Stored data:
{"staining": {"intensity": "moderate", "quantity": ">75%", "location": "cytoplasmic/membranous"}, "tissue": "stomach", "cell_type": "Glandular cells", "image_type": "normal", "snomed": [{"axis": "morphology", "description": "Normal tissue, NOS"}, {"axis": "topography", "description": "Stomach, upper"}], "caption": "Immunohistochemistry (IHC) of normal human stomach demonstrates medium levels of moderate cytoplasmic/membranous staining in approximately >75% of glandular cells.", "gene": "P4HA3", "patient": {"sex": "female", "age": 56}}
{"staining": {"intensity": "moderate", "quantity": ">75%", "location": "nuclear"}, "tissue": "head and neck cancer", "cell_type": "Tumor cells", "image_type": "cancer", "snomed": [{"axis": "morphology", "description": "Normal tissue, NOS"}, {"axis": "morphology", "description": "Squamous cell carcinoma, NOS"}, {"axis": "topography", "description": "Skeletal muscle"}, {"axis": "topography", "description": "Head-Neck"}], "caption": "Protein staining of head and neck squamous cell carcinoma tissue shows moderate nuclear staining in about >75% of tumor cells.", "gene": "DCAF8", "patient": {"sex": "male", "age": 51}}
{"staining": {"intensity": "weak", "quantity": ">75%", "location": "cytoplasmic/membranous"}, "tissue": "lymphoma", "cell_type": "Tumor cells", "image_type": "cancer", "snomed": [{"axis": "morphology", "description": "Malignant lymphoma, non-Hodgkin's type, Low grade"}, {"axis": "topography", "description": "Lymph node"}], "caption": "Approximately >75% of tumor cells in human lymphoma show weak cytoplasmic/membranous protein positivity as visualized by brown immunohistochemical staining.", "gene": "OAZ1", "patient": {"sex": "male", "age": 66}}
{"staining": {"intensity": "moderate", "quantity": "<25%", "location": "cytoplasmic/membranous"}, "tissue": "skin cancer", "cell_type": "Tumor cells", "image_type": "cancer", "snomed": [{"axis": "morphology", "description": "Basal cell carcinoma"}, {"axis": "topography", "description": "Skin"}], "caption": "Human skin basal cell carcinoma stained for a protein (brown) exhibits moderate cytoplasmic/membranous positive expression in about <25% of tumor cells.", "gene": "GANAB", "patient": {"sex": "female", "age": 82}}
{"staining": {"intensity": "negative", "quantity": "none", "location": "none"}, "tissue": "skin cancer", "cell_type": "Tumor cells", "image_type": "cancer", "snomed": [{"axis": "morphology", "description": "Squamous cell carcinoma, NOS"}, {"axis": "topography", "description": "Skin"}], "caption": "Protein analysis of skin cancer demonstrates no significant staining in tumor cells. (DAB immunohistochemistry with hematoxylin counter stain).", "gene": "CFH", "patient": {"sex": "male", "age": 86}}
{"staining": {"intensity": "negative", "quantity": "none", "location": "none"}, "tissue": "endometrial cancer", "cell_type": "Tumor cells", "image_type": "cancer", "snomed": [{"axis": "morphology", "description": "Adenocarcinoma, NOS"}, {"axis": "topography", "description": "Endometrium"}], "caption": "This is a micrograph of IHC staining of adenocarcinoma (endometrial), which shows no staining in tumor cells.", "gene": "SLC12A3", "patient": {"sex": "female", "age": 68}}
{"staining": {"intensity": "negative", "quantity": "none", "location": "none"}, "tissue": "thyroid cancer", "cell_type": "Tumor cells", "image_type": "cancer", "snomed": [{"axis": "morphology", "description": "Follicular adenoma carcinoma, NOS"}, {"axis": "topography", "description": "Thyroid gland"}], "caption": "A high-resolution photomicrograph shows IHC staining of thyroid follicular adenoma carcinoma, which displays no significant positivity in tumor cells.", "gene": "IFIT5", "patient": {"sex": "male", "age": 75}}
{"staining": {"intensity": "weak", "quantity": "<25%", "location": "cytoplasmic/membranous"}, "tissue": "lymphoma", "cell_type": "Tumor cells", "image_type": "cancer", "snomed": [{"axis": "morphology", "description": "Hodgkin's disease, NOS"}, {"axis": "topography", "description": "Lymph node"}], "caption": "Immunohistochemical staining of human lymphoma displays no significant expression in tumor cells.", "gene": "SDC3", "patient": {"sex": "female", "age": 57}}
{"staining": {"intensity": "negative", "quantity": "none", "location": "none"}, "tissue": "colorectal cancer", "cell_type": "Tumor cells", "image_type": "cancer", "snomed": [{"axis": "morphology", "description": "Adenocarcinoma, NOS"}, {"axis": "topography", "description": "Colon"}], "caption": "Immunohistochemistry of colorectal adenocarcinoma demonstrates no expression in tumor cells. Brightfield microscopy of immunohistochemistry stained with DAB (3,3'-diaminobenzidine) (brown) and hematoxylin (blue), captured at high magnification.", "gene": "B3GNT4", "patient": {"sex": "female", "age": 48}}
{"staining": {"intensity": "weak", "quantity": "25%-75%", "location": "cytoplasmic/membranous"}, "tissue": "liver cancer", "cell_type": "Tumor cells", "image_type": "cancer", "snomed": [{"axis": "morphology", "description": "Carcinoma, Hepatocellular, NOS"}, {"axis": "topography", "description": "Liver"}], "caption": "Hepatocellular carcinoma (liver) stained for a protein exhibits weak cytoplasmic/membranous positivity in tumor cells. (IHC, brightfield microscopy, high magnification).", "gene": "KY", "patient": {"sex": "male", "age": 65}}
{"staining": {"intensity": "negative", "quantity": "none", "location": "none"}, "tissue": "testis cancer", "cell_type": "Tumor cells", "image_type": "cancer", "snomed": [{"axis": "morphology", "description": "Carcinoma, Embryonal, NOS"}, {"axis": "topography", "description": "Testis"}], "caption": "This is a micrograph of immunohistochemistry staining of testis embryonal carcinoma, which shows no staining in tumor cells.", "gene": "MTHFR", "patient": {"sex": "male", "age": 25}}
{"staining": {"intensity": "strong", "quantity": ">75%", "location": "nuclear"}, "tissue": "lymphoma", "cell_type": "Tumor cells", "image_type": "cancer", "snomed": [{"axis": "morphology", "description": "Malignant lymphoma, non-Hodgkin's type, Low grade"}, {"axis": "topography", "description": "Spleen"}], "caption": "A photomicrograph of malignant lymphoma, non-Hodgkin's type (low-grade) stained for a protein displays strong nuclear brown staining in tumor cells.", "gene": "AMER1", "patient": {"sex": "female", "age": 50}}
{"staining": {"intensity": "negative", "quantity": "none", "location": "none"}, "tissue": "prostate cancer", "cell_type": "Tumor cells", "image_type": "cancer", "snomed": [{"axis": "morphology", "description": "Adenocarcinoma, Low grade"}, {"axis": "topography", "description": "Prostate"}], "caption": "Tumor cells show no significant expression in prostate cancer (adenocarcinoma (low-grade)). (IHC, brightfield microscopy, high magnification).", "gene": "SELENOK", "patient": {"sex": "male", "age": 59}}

EXERCISE INSTRUCTIONS: Copy out only the lines above from the one with "skin basal cell" to the one with "analysis of skin", inclusive, exactly as they stand.

TASK RESULT:
{"staining": {"intensity": "moderate", "quantity": "<25%", "location": "cytoplasmic/membranous"}, "tissue": "skin cancer", "cell_type": "Tumor cells", "image_type": "cancer", "snomed": [{"axis": "morphology", "description": "Basal cell carcinoma"}, {"axis": "topography", "description": "Skin"}], "caption": "Human skin basal cell carcinoma stained for a protein (brown) exhibits moderate cytoplasmic/membranous positive expression in about <25% of tumor cells.", "gene": "GANAB", "patient": {"sex": "female", "age": 82}}
{"staining": {"intensity": "negative", "quantity": "none", "location": "none"}, "tissue": "skin cancer", "cell_type": "Tumor cells", "image_type": "cancer", "snomed": [{"axis": "morphology", "description": "Squamous cell carcinoma, NOS"}, {"axis": "topography", "description": "Skin"}], "caption": "Protein analysis of skin cancer demonstrates no significant staining in tumor cells. (DAB immunohistochemistry with hematoxylin counter stain).", "gene": "CFH", "patient": {"sex": "male", "age": 86}}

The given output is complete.